Well this is half an hour of my life I won't get back (I didn't watch the whole cycle of films from 61 to 64, only Part I from 1962). I know this will annoy plenty of uptight film students but it was not the most enjoyable experience. I suspect it would be better in the correct context, but in front of my PC it didn't do much for me.

This is not to say that I don't recognise its importance or its worthiness as a presence on this list. This is cinema at its most experimental something which was all too infrequent from the beginning of talkies until the 60s, and in that sense Brakhage was playing with film in an original and worthy way, just not in one which is particularly exciting for the viewer.

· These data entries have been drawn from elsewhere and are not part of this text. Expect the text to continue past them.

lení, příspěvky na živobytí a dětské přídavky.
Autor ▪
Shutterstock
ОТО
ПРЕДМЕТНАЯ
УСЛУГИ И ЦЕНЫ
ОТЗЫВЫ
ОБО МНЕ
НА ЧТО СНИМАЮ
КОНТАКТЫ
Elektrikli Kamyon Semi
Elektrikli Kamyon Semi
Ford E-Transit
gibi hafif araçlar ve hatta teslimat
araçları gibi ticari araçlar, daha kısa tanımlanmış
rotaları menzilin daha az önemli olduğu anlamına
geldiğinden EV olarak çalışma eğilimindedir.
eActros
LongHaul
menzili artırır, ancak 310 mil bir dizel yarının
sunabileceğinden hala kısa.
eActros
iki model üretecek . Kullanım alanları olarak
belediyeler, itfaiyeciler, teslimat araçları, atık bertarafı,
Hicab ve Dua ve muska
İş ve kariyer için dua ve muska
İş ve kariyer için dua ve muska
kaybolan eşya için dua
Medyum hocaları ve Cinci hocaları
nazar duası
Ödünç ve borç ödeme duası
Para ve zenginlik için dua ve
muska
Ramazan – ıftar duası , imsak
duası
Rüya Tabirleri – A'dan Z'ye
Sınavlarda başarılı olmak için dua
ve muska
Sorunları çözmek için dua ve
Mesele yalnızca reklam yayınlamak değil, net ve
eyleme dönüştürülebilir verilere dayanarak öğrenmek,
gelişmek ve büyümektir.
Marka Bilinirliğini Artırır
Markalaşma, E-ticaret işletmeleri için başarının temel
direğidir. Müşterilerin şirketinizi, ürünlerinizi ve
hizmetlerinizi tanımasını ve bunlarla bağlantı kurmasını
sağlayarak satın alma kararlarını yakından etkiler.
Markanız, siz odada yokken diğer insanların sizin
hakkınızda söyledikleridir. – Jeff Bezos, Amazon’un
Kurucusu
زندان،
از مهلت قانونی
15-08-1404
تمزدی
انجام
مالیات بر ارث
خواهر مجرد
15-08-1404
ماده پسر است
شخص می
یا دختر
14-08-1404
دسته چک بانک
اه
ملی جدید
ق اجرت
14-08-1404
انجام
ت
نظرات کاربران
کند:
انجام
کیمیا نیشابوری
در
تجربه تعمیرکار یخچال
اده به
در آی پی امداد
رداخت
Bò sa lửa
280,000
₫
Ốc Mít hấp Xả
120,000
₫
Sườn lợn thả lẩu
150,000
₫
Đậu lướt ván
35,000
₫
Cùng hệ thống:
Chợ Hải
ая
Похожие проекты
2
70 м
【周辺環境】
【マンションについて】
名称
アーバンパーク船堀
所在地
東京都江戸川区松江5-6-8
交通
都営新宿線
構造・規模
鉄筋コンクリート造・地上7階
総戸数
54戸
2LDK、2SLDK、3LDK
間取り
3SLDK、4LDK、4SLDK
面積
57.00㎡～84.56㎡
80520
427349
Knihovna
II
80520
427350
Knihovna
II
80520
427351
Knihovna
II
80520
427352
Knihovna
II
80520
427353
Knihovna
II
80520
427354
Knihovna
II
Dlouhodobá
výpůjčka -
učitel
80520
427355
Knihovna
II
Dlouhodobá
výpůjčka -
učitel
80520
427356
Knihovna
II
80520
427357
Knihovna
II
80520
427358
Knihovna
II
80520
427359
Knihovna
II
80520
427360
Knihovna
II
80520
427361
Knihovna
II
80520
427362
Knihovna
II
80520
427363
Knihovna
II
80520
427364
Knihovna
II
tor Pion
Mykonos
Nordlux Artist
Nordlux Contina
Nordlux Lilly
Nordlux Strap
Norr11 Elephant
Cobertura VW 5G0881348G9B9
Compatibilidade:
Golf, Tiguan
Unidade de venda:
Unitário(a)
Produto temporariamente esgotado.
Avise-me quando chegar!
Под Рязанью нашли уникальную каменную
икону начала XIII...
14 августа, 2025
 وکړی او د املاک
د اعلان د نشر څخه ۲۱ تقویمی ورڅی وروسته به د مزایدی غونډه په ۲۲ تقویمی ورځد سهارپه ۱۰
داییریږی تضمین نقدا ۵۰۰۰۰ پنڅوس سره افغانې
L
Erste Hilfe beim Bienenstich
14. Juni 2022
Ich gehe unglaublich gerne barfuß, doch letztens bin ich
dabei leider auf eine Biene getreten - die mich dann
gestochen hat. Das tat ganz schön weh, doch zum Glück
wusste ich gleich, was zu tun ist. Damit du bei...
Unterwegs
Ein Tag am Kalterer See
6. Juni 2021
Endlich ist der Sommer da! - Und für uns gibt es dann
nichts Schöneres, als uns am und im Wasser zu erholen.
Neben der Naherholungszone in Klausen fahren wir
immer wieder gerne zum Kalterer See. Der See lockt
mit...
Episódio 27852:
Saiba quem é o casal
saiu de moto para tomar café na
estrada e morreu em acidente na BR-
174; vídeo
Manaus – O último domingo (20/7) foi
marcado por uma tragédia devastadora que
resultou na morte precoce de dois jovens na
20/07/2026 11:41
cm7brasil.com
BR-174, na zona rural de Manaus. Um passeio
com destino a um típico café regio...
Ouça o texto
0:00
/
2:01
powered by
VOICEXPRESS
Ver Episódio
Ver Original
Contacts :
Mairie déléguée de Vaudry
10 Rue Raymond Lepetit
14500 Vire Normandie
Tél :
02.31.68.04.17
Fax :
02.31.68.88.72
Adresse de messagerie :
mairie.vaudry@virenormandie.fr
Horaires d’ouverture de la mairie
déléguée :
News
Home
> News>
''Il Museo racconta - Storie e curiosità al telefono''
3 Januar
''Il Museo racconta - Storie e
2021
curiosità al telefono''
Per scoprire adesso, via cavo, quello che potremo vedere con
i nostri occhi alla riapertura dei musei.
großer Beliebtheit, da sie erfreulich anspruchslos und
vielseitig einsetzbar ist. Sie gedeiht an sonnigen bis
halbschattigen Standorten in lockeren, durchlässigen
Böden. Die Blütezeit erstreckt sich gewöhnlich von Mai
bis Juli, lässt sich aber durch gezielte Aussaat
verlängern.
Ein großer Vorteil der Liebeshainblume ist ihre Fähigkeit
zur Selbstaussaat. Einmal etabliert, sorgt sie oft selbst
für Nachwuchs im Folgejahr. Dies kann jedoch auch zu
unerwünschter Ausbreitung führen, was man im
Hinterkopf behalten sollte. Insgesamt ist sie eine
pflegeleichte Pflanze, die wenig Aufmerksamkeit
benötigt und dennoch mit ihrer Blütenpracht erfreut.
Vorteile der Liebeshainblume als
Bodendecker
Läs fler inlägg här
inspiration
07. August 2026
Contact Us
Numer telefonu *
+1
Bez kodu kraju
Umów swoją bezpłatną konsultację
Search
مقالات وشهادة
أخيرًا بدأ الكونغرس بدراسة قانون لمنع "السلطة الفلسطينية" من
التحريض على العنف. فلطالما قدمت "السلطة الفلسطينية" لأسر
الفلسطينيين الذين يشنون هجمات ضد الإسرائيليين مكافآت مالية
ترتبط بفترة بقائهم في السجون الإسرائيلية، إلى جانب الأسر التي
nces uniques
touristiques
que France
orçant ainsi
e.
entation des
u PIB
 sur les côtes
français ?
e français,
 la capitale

I would also figure that the film would be greatly enhanced by mind altering substances, which I didn't partake of. It is half an hour of silent film with images bombarding the viewer more often than not being completely abstract. What I probably found most interesting about it were the parallels between the film and the Philip K. Dick "Do Android's Dream of Electric Sheep" Mercerism thing where they get absorbed into a film of a man climbing a hill and falling down becoming almost a religious experience. I seemed to be missing an "empathy box" for this film, however.

Final Grade

6/10

Trivia

From Wikipedia:

The film is part of the by Brakhage: an Anthology Criterion collection DVD.

The same footage was also made into a much longer film, The Art of Vision. Both are generally considered the masterpieces of his first mature period.